Europe’s Airbus has secured a record order potentially worth $20bn at list prices from Indonesia’s Lion Air, sources familiar with the matter say.
According to industry sources, the deal would break rival Boeing’s grip on one of the world’s fastest-growing airlines, Reuters news agency reported on Monday.
In a sign of the rising importance of Asian budget carriers for high-tech manufacturing jobs, the deal is expected to be announced on Monday at a ceremony overseen by Francois Hollande, the French president, the sources said, asking not to be named.
EADS subsidiary Airbus declined comment.
France said earlier Hollande would meet Airbus chief executive Fabrice Bregier on Monday to celebrate “a major industrial deal,” but withheld further details.
The red-carpet event mirrors a record 201-plane order for equivalent Boeing aircraft from Lion Air signed in front of visiting US President Barack Obama in late 2011, sparking European claims of US political pressure which Washington and Boeing denied.
The sources said the new Airbus A320-family order from Lion Air, founded by travel entrepreneur Rusdi Kirana, could top that number.
Kirana could not immediately be reached for comment.
Southeast Asia has emerged as one of the most fertile markets for popular medium-haul jets built by Airbus and Boeing, as rising incomes and a growing middle class boost air traffic.
Indonesia’s 17,000 islands and relatively robust economy, well insulated from Europe’s financial crisis, have made the world’s largest archipelago a magnet for aircraft sellers.
Its domestic aviation market, serving the world’s fourth largest population, is growing at 21 percent annually.
The Reuters news agency reported last week the two leading jetmakers were scrapping over a potentially rapid new order from Lion Air.
French newspaper Les Echos reported in its early Monday edition that the order, for over 200 Airbus jets, would include many of the newest fuel-saving type of A320, worth $100m each.

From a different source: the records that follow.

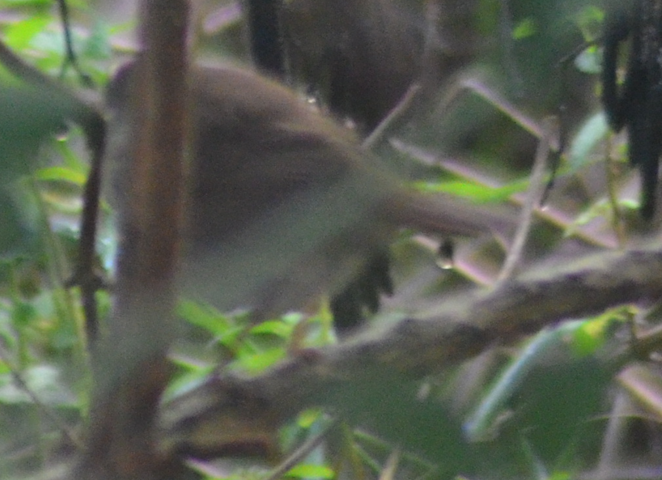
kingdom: Animalia
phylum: Chordata
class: Aves
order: Passeriformes
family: Cettiidae
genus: Cettia
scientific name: Cettia cetti
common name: Cetti's warbler
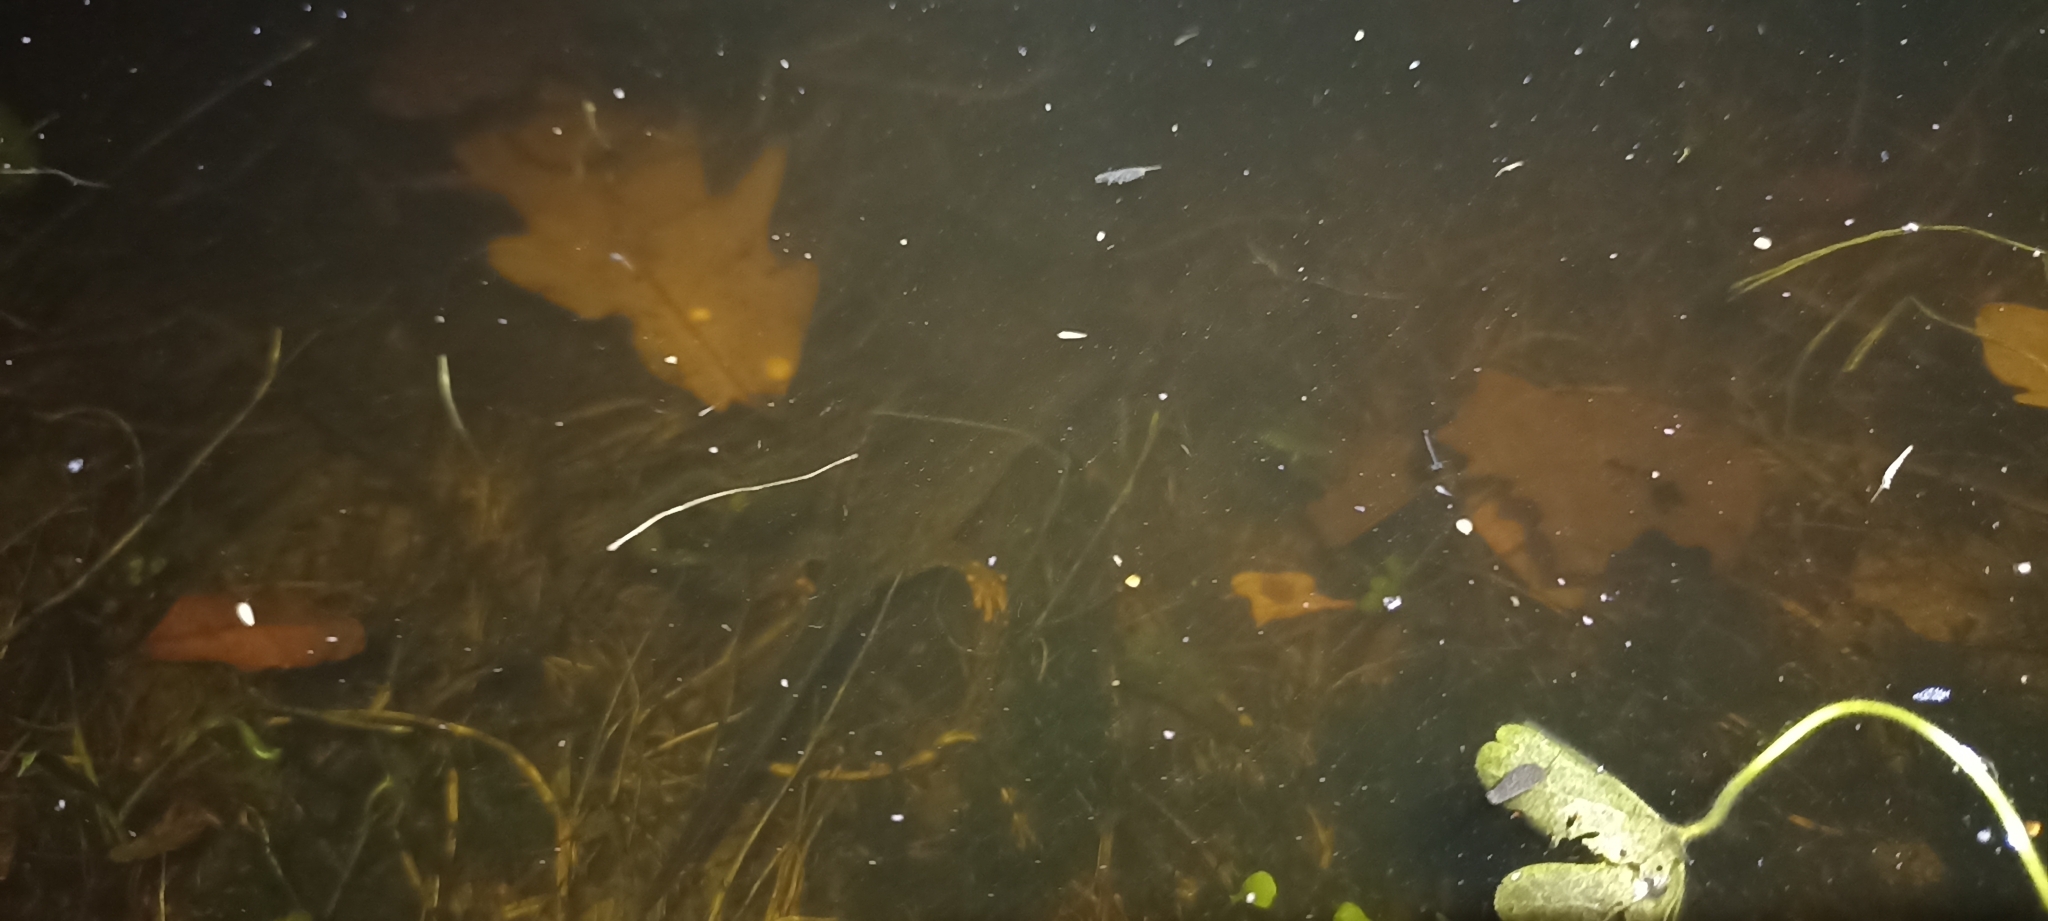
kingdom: Animalia
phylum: Chordata
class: Amphibia
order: Caudata
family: Salamandridae
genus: Triturus
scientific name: Triturus cristatus
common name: Crested newt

While below a recent peak, airplane demand remains robust as airlines and lessors modernise fleets to drive down fuel costs, while emerging market growth continues almost unchecked.

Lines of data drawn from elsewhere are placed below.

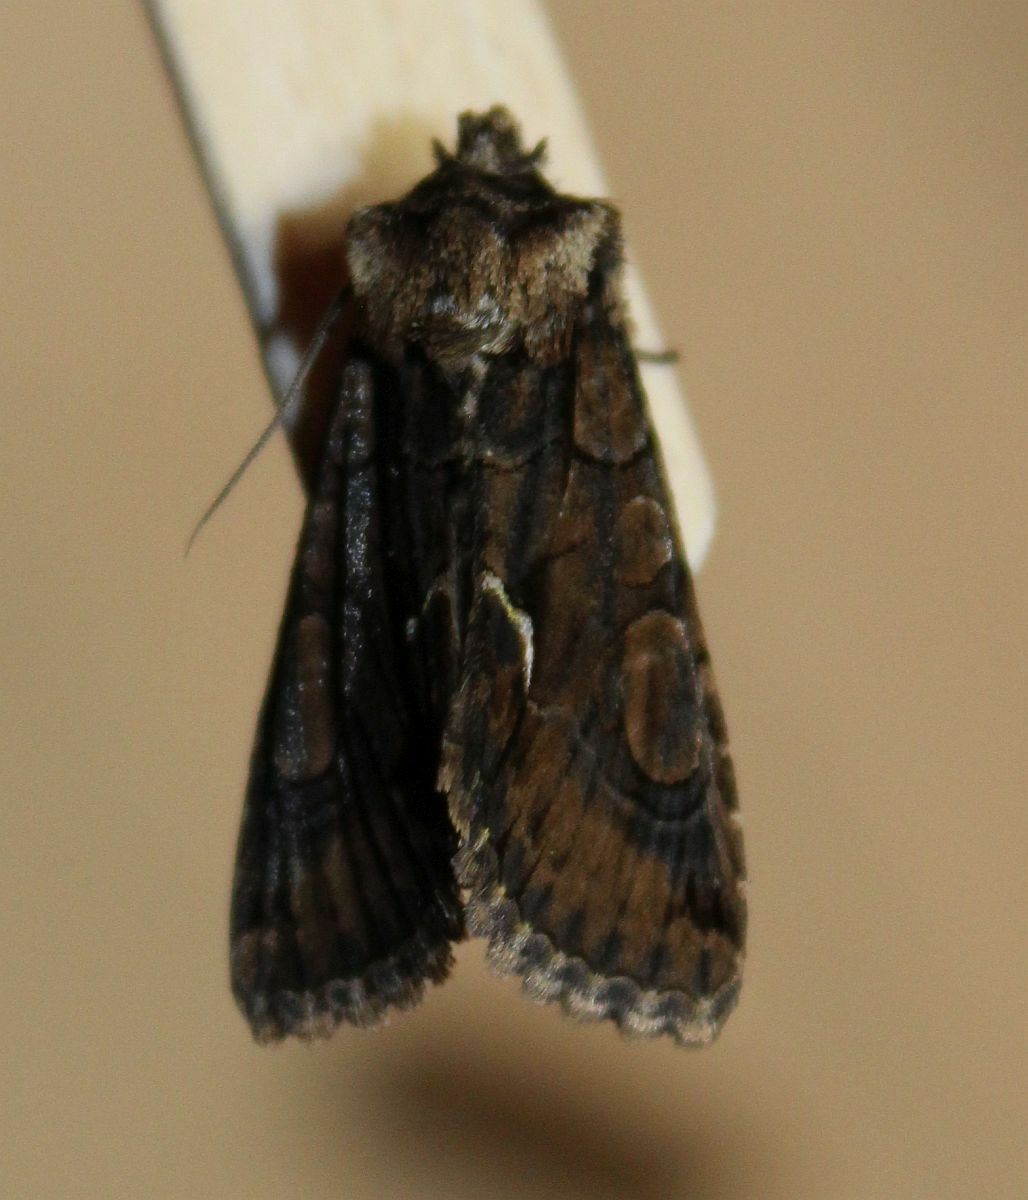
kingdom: Animalia
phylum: Arthropoda
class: Insecta
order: Lepidoptera
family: Noctuidae
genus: Allophyes
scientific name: Allophyes oxyacanthae
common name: Green-brindled crescent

However, there have been suggestions growth is cooling, prompting some carriers to buy aircraft only to lease them out.
In deals totalling $35bn, Germany’s Lufthansa last week ordered 102 Airbus and Boeing jets, Turkish Airlines picked up 82 from Airbus and Ireland’s Ryanair is expected to sign for 170 Boeings.
The values represent official prices but in practice, strategic airlines win significant discounts for big orders.